In other jersey number news, Bucs WR Keenan McCardell has purchased No. 87 from Frank Murphy. While Murphy still is wearing No. 87, he likely will select another jersey number between 80-89 as soon as one becomes available. The exact sales price has not been disclosed, but Pewter Report is working hard to get a hold of those numbers.
Bucs rookie WR Aaron Lockett actually lined up as a receiver during Friday afternoon's 11-on-11 session. This was the first look Pewter Report had gotten at Lockett in 11-on-11 drills. He's as fast as advertised, but one could see where getting off of the line against press coverage could be a serious problem for the 5-foot-7, 155-pound receiver.
One of the more interesting plays from Friday came during 11-on-11, when QB Brad Johnson took a snap from center and immediately threw to his left where rookie RB Travis Stephens awaited the pass on the line of scrimmage. As soon as Stephens caught the pass, he followed his blocks and exploded up the field for a big gain. This was a play the Bucs tried executing on occasion last year, but they didn't have the offensive personnel to block up the field for the ball carrier. Both Stephens' speed and the blocking from both the receivers and tight ends stood out on this play.
McCardell had an impressive catch during Friday's second practice. McCardell used just one hand to catch a ball thrown a little behind him during 11-on-11 drills. As if the catch wasn't impressive enough, McCardell then sprinted up the field for a touchdown.
Although the offense was able to move the ball on the defense, Kiffin's troops definitely put themselves in positions to make plays, but they didn't take advantage of all their opportunities.
Tampa Bay's defense recorded several sacks during 11-on-11 drills thanks to the blitz packages. But the fact that the Bucs' secondary dropped at least three interceptions was a bit disappointing.
Bucs cornerback Brian Kelly had great coverage throughout both of Friday's practices, but he had two interceptions fall in and out of his hands. If Kelly, who didn't record an interception last season, can capitalize on those types of opportunities during the season, he could be poised for a breakout and perhaps Pro Bowl-type year.
Bucs CB Corey Chamblin also dropped an interception during 11-on-11 drills. Chamblin has been impressive during the team's mini-camps, and creating turnovers could help him secure a roster spot as the Bucs' fourth cornerback.
Tampa Bay second-year CB Dwight Smith has arguably been the most impressive player of the Bucs' mini-camps this offseason. He continued to impress on Friday by breaking up a few passes.
Perhaps the most impressive defensive play on Friday came during 11-on-11 drills when Bucs DE Simeon Rice reached up for an airborne throw and tipped it to himself for an interception. Rice was close to returning the interception for a score before one of the offensive players came up behind him and knocked the ball loose.

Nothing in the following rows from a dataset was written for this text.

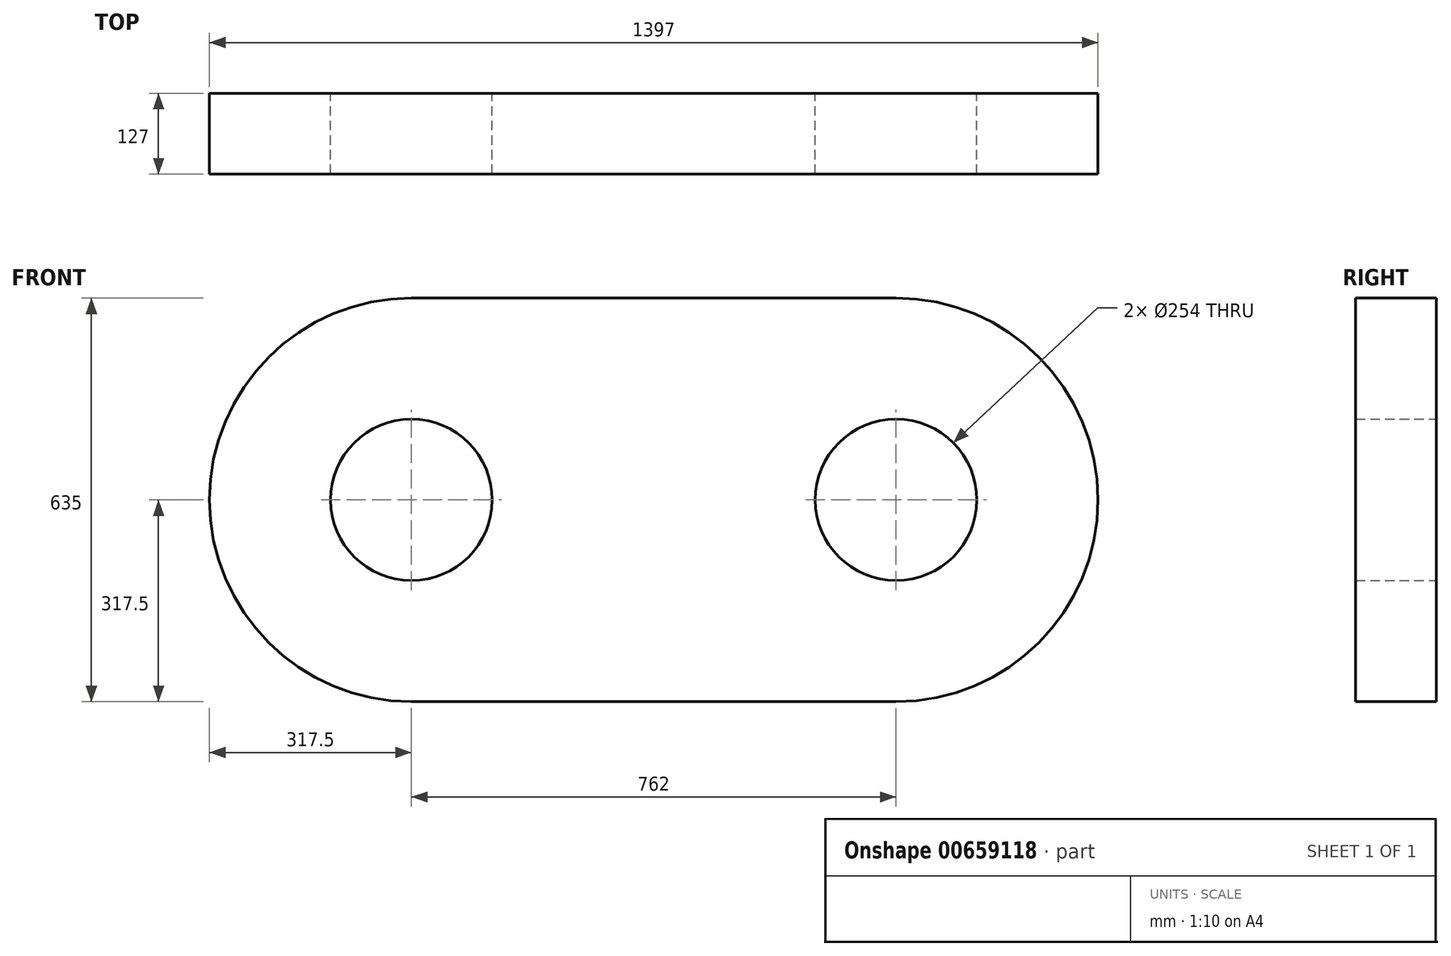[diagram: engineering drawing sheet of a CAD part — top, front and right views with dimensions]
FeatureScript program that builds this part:
annotation { "Feature Type Name" : "Feature", "Feature Type Description" : "" }
export const myFeature = defineFeature(function(context is Context, id is Id, definition is map)
    precondition{}
    {
        {
            var Q0;
            Q0=qCreatedBy(makeId("Front.planeOp"),FACE);
            var sketch = newSketch(context, id + "F0", { "sketchPlane" : qUnion([Q0])});
            skLineSegment(sketch, "E0.bottom", {"start": v(-381, 317.5) * mm, "end": v(381, 317.5) * mm});
            skLineSegment(sketch, "E0.top", {"start": v(-381, -317.5) * mm, "end": v(381, -317.5) * mm});
            skArc(sketch, "E1", {"start": v(381, -317.5) * mm, "mid": v(698.5, 0) * mm, "end": v(381, 317.5) * mm});
            skArc(sketch, "E2", {"start": v(-381, 317.5) * mm, "mid": v(-698.5, 0) * mm, "end": v(-381, -317.5) * mm});
            skCircle(sketch, "E3", {"center": v(-381, 0) * mm, "radius": 127 * mm});
            skCircle(sketch, "E4", {"center": v(381, 0) * mm, "radius": 127 * mm});
            skSolve(sketch);
        }
        {
            var Q0;
            Q0 = qSketchRegion(id + "F0", true);
            extrude(context, id + "F1", {"entities" : qUnion([Q0]), "endBound" : BoundingType.SYMMETRIC, "depth" : 127 * mm, "offsetDistance" : 25.4 * mm});
        }
    });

They didn't have pads on, but Tampa Bay's defense played physical football on Friday. There were a lot more sounds of helmets colliding and hands slapping against each other than usual, especially during running plays. There was a scary moment during 11-on-11 drills when CB Ronde Barber and MLB Shelton Quarles accidentally leveled WR Darryl Daniel on the sideline, but Daniel appeared to be fine.
On special teams, Tampa Bay kicker Martin Gramatica practiced some fake field goals shortly before Friday's morning practice began. This unit also simulated coverage on kickoffs while WR Frank Murphy and CB Dwight Smith fielded the majority of kickoffs.
Gruden cut Friday's second practice short for the second consecutive day. Friday's practices might have been the most physical practices we've seen so far in these mini-camps. Tampa Bay will hold its fifth and final mini-camp practice on Saturday afternoon. After that practice, the players will have a little over one month off before they report to Orlando for training camp on July 28.